WebApp
Save and process the crop data
Data base
Stores all crop-related data securely, including sensor readings, crop configurations, user information, and historical irrigation logs. Enables efficient data retrieval and scalability.
Web Interface to Input and Manage Crop Data
A user-friendly frontend interface that allows farmers or administrators to enter new crops, view details, edit configurations, and monitor real-time or historical data.
Association Between Crop and Sensor Zone
Links each crop entry to a specific sensor zone, allowing the system to collect and process only relevant environmental data for that crop. Enables precise, zone-based automation.
Historical Data Logging & Visualization
Maintains a history of environmental conditions, irrigation events, and nutrient dispensing. Frontend charts and logs help users evaluate crop health and system effectiveness over time.
System failure warnings
Sends alerts (web notifications) when crop conditions go outside the defined thresholds or if scheduled irrigation is missed.
Microcontroller
Connect and control all hardware components for monitoring and automation
Microcontroller Unit
Central processor responsible for handling sensors, actuators, and communication with the webapp.
Power Supply – 12V Adapter
Provides stable power to the entire system. Ensures reliable power delivery for sensors, actuators, and communication modules.
RS485 Serial Communication Converter
Enables long-distance and robust communication between the microcontroller and industrial-grade sensors or actuators using the RS485 protocol. Converts UART serial signals to RS485 differential signals.
Wireless Connectivity
Connects the microcontroller to the partner company’s wireless network, allowing real-time communication with the backend (e.g., to send sensor data, receive commands, or update firmware remotely).
Actuator Control
Sends signals to actuators based on control logic:
1. Relay Module: Turns the water pump on/off
2. Motor Drivers or MOSFETs: Control mixing motors and rotatory valves
Local Logic & Scheduling
Compares real-time sensor data with thresholds to trigger irrigation or mixing actions.

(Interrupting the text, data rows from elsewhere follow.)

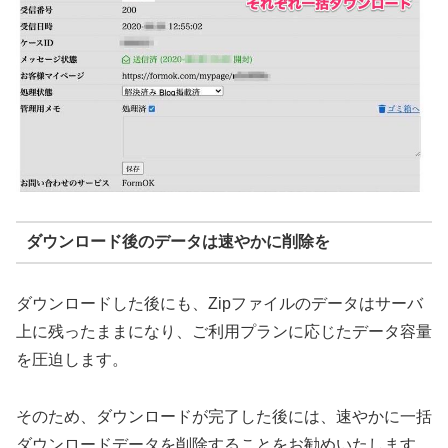
ダウンロード後のデータは速やかに削除を
ダウンロードした後にも、Zipファイルのデータはサーバ
上に残ったままになり、ご利用プランに応じたデータ容量
を圧迫します。
そのため、ダウンロードが完了した後には、速やかに一括
ダウンロードデータを削除することをお勧めいたします。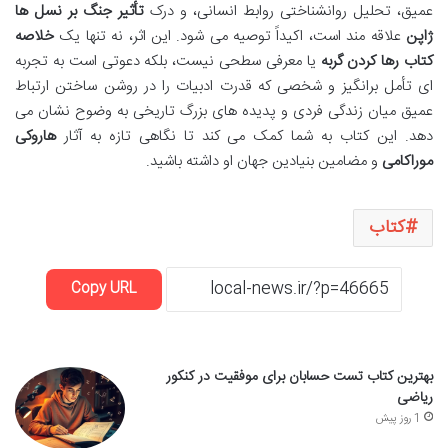
عمیق، تحلیل روانشناختی روابط انسانی، و درک
تأثیر جنگ بر نسل ها
ژاپن
علاقه مند است، اکیداً توصیه می شود. این اثر، نه تنها یک
خلاصه
کتاب رها کردن گربه
یا معرفی سطحی نیست، بلکه دعوتی است به تجربه
ای تأمل برانگیز و شخصی که قدرت ادبیات را در روشن ساختن ارتباط
عمیق میان زندگی فردی و پدیده های بزرگ تاریخی به وضوح نشان می
دهد. این کتاب به شما کمک می کند تا نگاهی تازه به آثار
هاروکی
موراکامی
و مضامین بنیادین جهان او داشته باشید.
کتاب
Copy URL
بهترین کتاب تست حسابان برای موفقیت در کنکور
ریاضی
1 روز پیش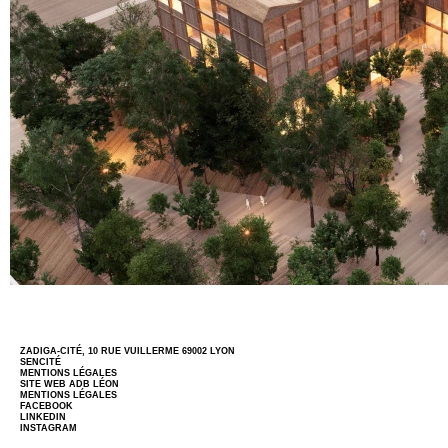
ZADIGA-CITÉ, 10 RUE VUILLERME 69002 LYON
SENCITÉ
MENTIONS LÉGALES
SITE WEB
ADB LÉON
MENTIONS LÉGALES
FACEBOOK
LINKEDIN
INSTAGRAM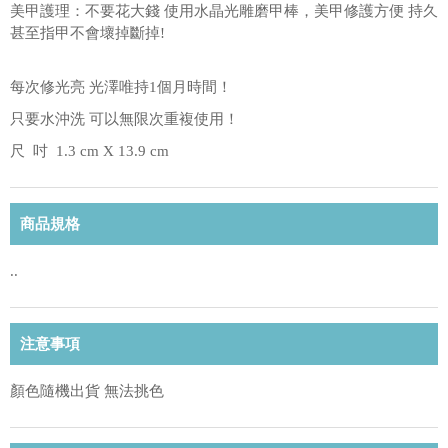
美甲護理：不要花大錢 使用水晶光雕磨甲棒，美甲修護方便 持久
甚至指甲不會壞掉斷掉!
每次修光亮 光澤唯持1個月時間！
只要水沖洗 可以無限次重複使用！
尺 吋 1.3 cm X 13.9 cm
商品規格
..
注意事項
顏色隨機出貨 無法挑色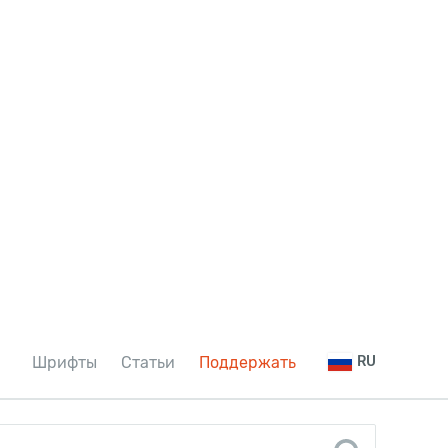
Шрифты
Статьи
Поддержать
RU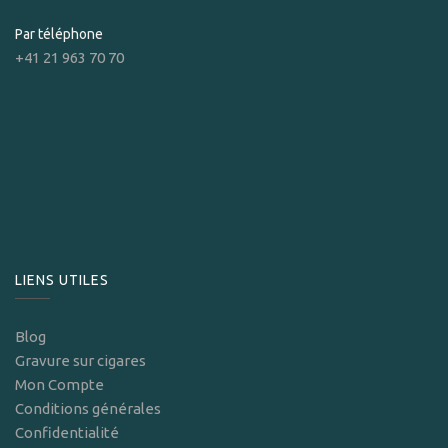
Par téléphone
+41 21 963 70 70
LIENS UTILES
Blog
Gravure sur cigares
Mon Compte
Conditions générales
Confidentialité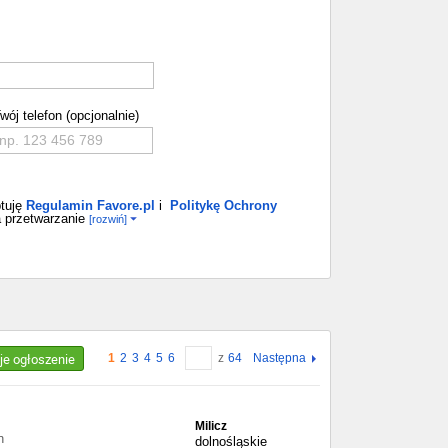
wój telefon (opcjonalnie)
tuję
Regulamin Favore.pl
i
Politykę Ochrony
 przetwarzanie
[rozwiń]
je ogłoszenie
1
2
3
4
5
6
z
64
Następna
Milicz
n
dolnośląskie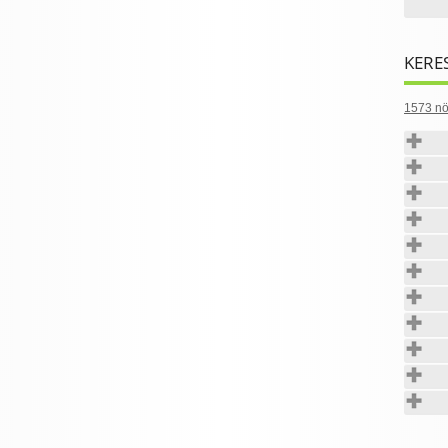
KERE
1573 nö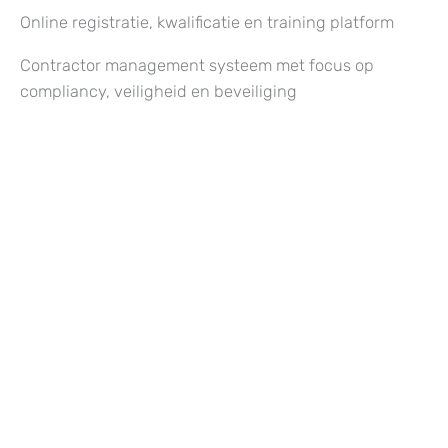
Online registratie, kwalificatie en training platform
Contractor management systeem met focus op
compliancy, veiligheid en beveiliging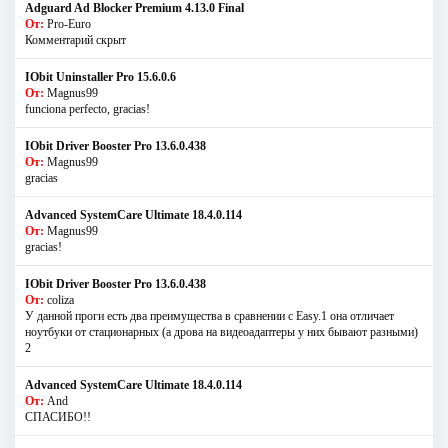
Adguard Ad Blocker Premium 4.13.0 Final
От:
Pro-Euro
Комментарий скрыт
IObit Uninstaller Pro 15.6.0.6
От:
Magnus99
funciona perfecto, gracias!
IObit Driver Booster Pro 13.6.0.438
От:
Magnus99
gracias
Advanced SystemCare Ultimate 18.4.0.114
От:
Magnus99
gracias!
IObit Driver Booster Pro 13.6.0.438
От:
coliza
У данной проги есть два преимущества в сравнении с Easy.1 она отличает
ноутбуки от стационарных (а дрова на видеоадаптеры у них бывают разными)
2
Advanced SystemCare Ultimate 18.4.0.114
От:
And
СПАСИБО!!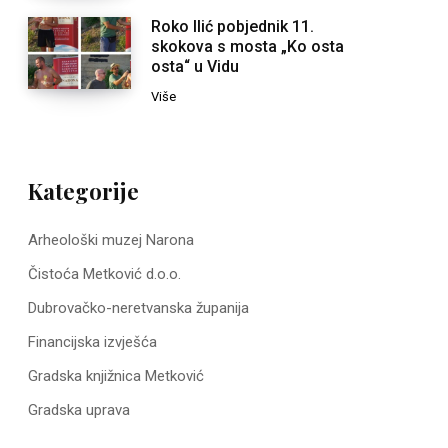
Roko Ilić pobjednik 11.
skokova s mosta „Ko osta
osta“ u Vidu
Više
Kategorije
Arheološki muzej Narona
Čistoća Metković d.o.o.
Dubrovačko-neretvanska županija
Financijska izvješća
Gradska knjižnica Metković
Gradska uprava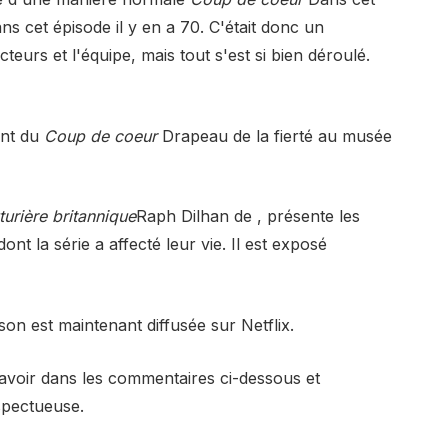
s cet épisode il y en a 70. C'était donc un
teurs et l'équipe, mais tout s'est si bien déroulé.
ent du
Coup de coeur
Drapeau de la fierté au musée
turière britannique
Raph Dilhan de , présente les
nt la série a affecté leur vie. Il est exposé
son est maintenant diffusée sur Netflix.
avoir dans les commentaires ci-dessous et
spectueuse.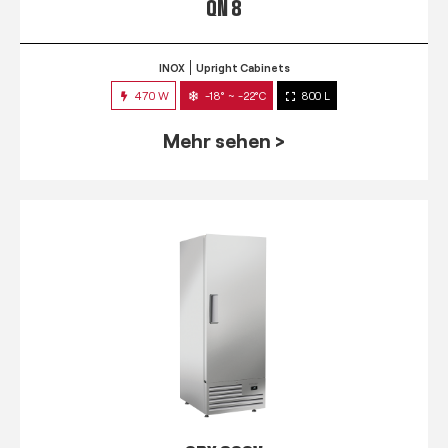
QN 8
INOX
Upright Cabinets
470 W
-18° ~ -22°C
800 L
Mehr sehen >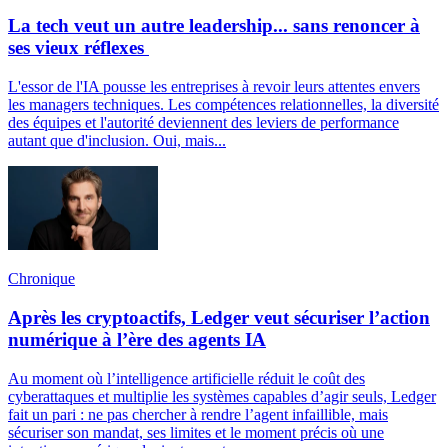
La tech veut un autre leadership... sans renoncer à
ses vieux réflexes
L'essor de l'IA pousse les entreprises à revoir leurs attentes envers
les managers techniques. Les compétences relationnelles, la diversité
des équipes et l'autorité deviennent des leviers de performance
autant que d'inclusion. Oui, mais...
Chronique
Après les cryptoactifs, Ledger veut sécuriser l’action
numérique à l’ère des agents IA
Au moment où l’intelligence artificielle réduit le coût des
cyberattaques et multiplie les systèmes capables d’agir seuls, Ledger
fait un pari : ne pas chercher à rendre l’agent infaillible, mais
sécuriser son mandat, ses limites et le moment précis où une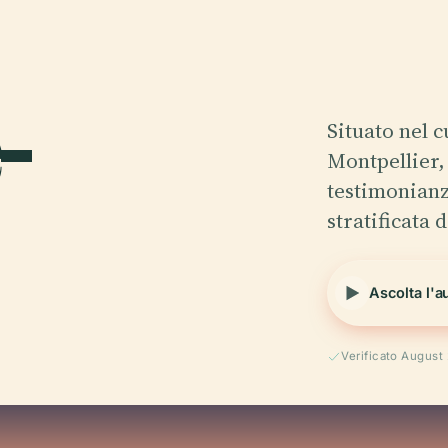
-
Situato nel 
Montpellier,
testimonianz
stratificata 
Ascolta l'a
Verificato August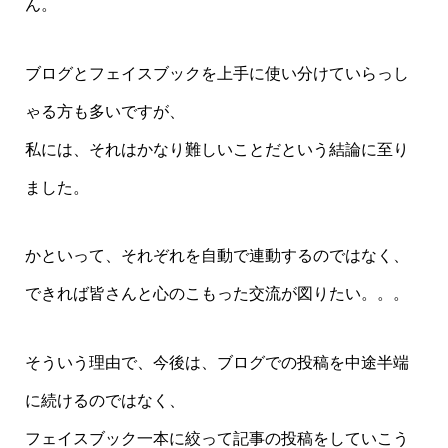
ん。
ブログとフェイスブックを上手に使い分けていらっし
ゃる方も多いですが、
私には、それはかなり難しいことだという結論に至り
ました。
かといって、それぞれを自動で連動するのではなく、
できれば皆さんと心のこもった交流が図りたい。。。
そういう理由で、今後は、ブログでの投稿を中途半端
に続けるのではなく、
フェイスブック一本に絞って記事の投稿をしていこう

Manages timing for periodic irrigation.
Nutrient dispenser
Dispense nutrients automatically according to crop needs
Rotatory Valves Electrically controlled rotary mechanisms that open/close nutrient flow paths for precision dosing.
Engines that Work Like Valves Small motors or actuators that regulate the release of nutrient solutions. Controlled via the microcontroller.
Nutrient Mixing Logic Uses predefined crop settings (e.g., NPK ratios) to calculate how long and which valves to open.
Water Tank
Store and manage water for irrigation
30L Water Reservoir
Storage unit for irrigation water. Can be manually or automatically refilled.
Water Pump for Irrigation
Pumps water from the reservoir to the crop zone. Activated via relay or transistor switch.
Motor to Make the Mixture
Agitates the contents of the tank to ensure uniform mixing of nutrients and water.
Water Level Sensor
Detects when the tank is full. Used to prevent overflow by stopping intake.
Relay for Pump Activation
Electrically isolates and controls the water pump. Can be triggered by the microcontroller based on sensor input or scheduling.
Sensors for the Work Environment
Monitor environmental and soil conditions
Soil Humidity Sensor
Detects the moisture level in the soil. Essential for determining when irrigation is necessary. Usually provides analog output for fine-grained readings.
NPK Sensor
Measures the concentration of nitrogen (N), phosphorus (P), and potassium (K) in the soil. Communicates via UART or RS485. Helps tailor nutrient delivery to the crop’s specific needs.
Atmospheric Humidity and Temperature Sensor
Tracks ambient air temperature and humidity. Useful for climate monitoring and optimizing greenhouse or open-field conditions. Common models include DHT22, BME280 (digital, I2C/SPI).